What Are the Treatments for Aggressive Behavior?
Little boy pulling little girl's ponytail. Photo Credit pyotr021/iStock/Getty Images

Overview

The Society for Neuroscience states that aggression is a "complex social behavior" and can be divided into three categories: predatory aggression, social aggression and defensive aggression. A person with predatory or social aggression seeks out a target, while defensive aggression is a response. Aggressive behavior may be part of another condition, such as a mood or anxiety disorder, and needs to be treated to prevent an outburst of violence.

Behavioral Therapy

The National Fragile X Foundation states that a patient with aggressive behavior has poor impulse control.

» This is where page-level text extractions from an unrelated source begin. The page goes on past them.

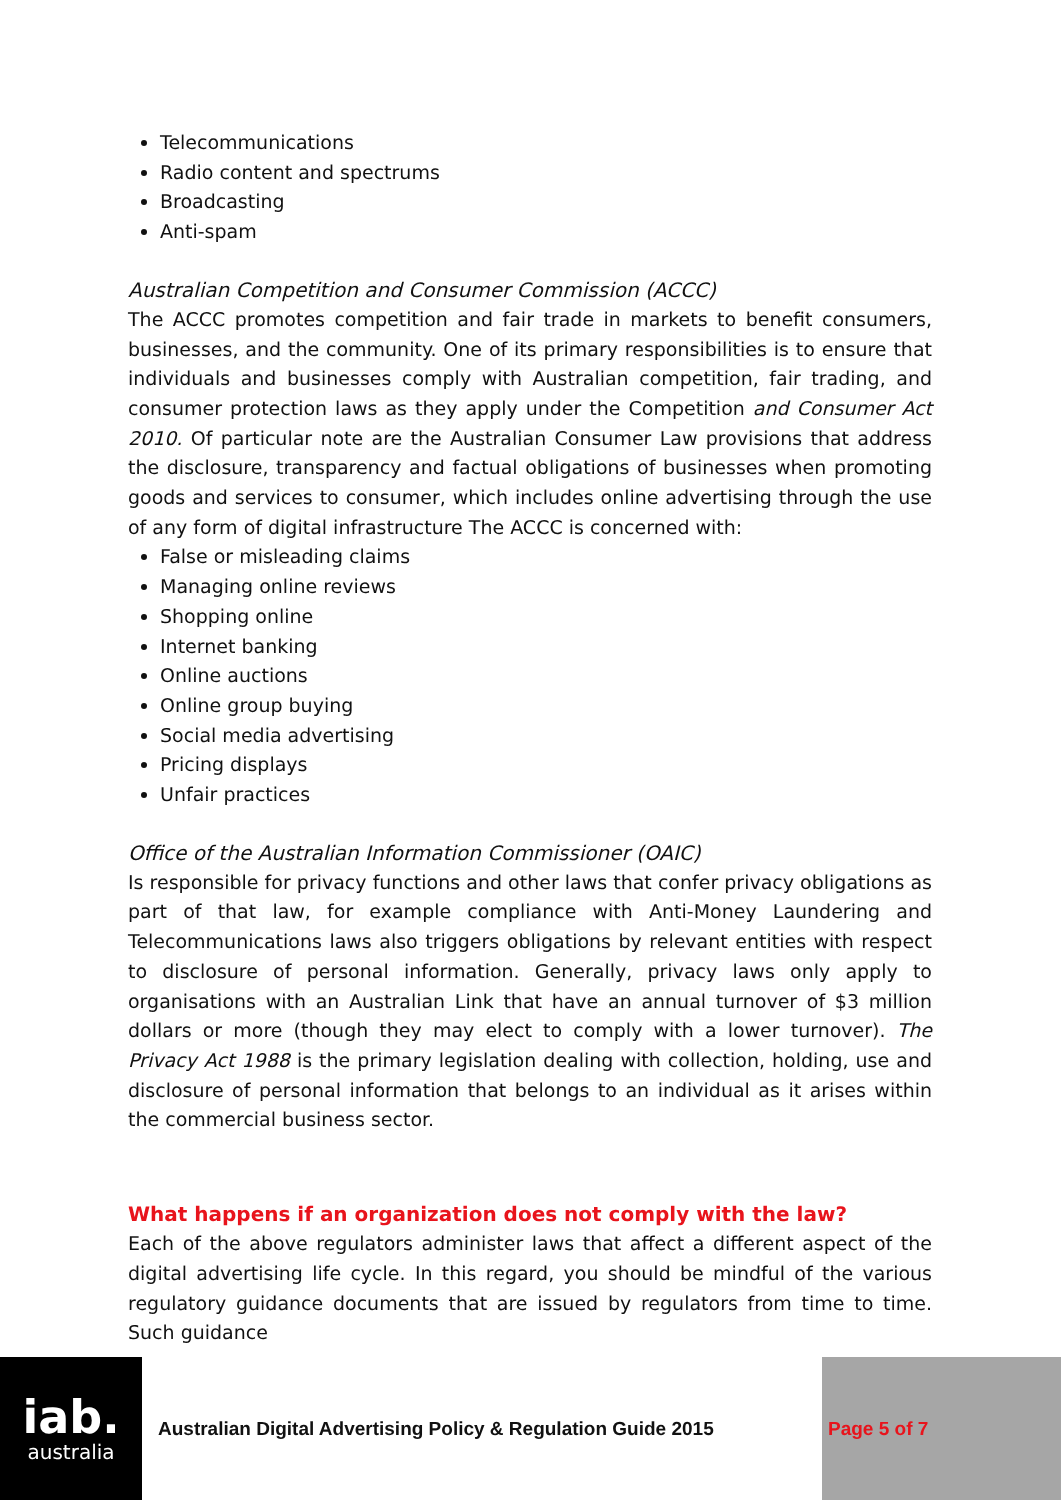Telecommunications
Radio content and spectrums
Broadcasting
Anti-spam
Australian Competition and Consumer Commission (ACCC)
The ACCC promotes competition and fair trade in markets to benefit consumers, businesses, and the community. One of its primary responsibilities is to ensure that individuals and businesses comply with Australian competition, fair trading, and consumer protection laws as they apply under the Competition and Consumer Act 2010. Of particular note are the Australian Consumer Law provisions that address the disclosure, transparency and factual obligations of businesses when promoting goods and services to consumer, which includes online advertising through the use of any form of digital infrastructure The ACCC is concerned with:
False or misleading claims
Managing online reviews
Shopping online
Internet banking
Online auctions
Online group buying
Social media advertising
Pricing displays
Unfair practices
Office of the Australian Information Commissioner (OAIC)
Is responsible for privacy functions and other laws that confer privacy obligations as part of that law, for example compliance with Anti-Money Laundering and Telecommunications laws also triggers obligations by relevant entities with respect to disclosure of personal information. Generally, privacy laws only apply to organisations with an Australian Link that have an annual turnover of $3 million dollars or more (though they may elect to comply with a lower turnover). The Privacy Act 1988 is the primary legislation dealing with collection, holding, use and disclosure of personal information that belongs to an individual as it arises within the commercial business sector.
What happens if an organization does not comply with the law?
Each of the above regulators administer laws that affect a different aspect of the digital advertising life cycle. In this regard, you should be mindful of the various regulatory guidance documents that are issued by regulators from time to time. Such guidance
iab.
australia
Australian Digital Advertising Policy & Regulation Guide 2015
Page 5 of 7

Behavioral therapy works by finding the cause of the aggressive behavior and then teaching the patient how to control the impulses that lead to these behaviors. This type of therapy also helps the patient identify the triggers of the aggression so that she can avoid them. The therapist may use role play to teach the patient the consequences of her behaviors, especially if the patient is a child.

Medication

Medication can reduce severity of the impulses, which can stop the aggressive behavior. The medications for aggression target neurotransmitters, such as gamma-aminobutyric acid, dopamine and serotonin. The Society of Neuroscience notes that risperidone, a medication used to treat schizophrenia, has been used to treat the aggressive behavior in juvenile conduct disorder. A patient with juvenile conduct disorder directs his aggression at people and animals with abuse and inanimate objects through vandalism. When given risperidone, patients with juvenile conduct disorder exhibit improved behavior after seven weeks.

Other Interventions

The National Fragile X Foundation adds that changing the patient's environment can help manage the aggressive behavior. For example, if the patient is in school, she can benefit from having a seat in the back of the room that is close to the door; therefore, if she has an outburst, she can excuse herself. A structured classroom setting that allows the patient to have breaks and additional processing time can help her manage her symptoms. Physical activity can be an outlet for the patient. Limiting noises, avoiding crowded areas and exposure to natural light can also decrease aggressive behavior.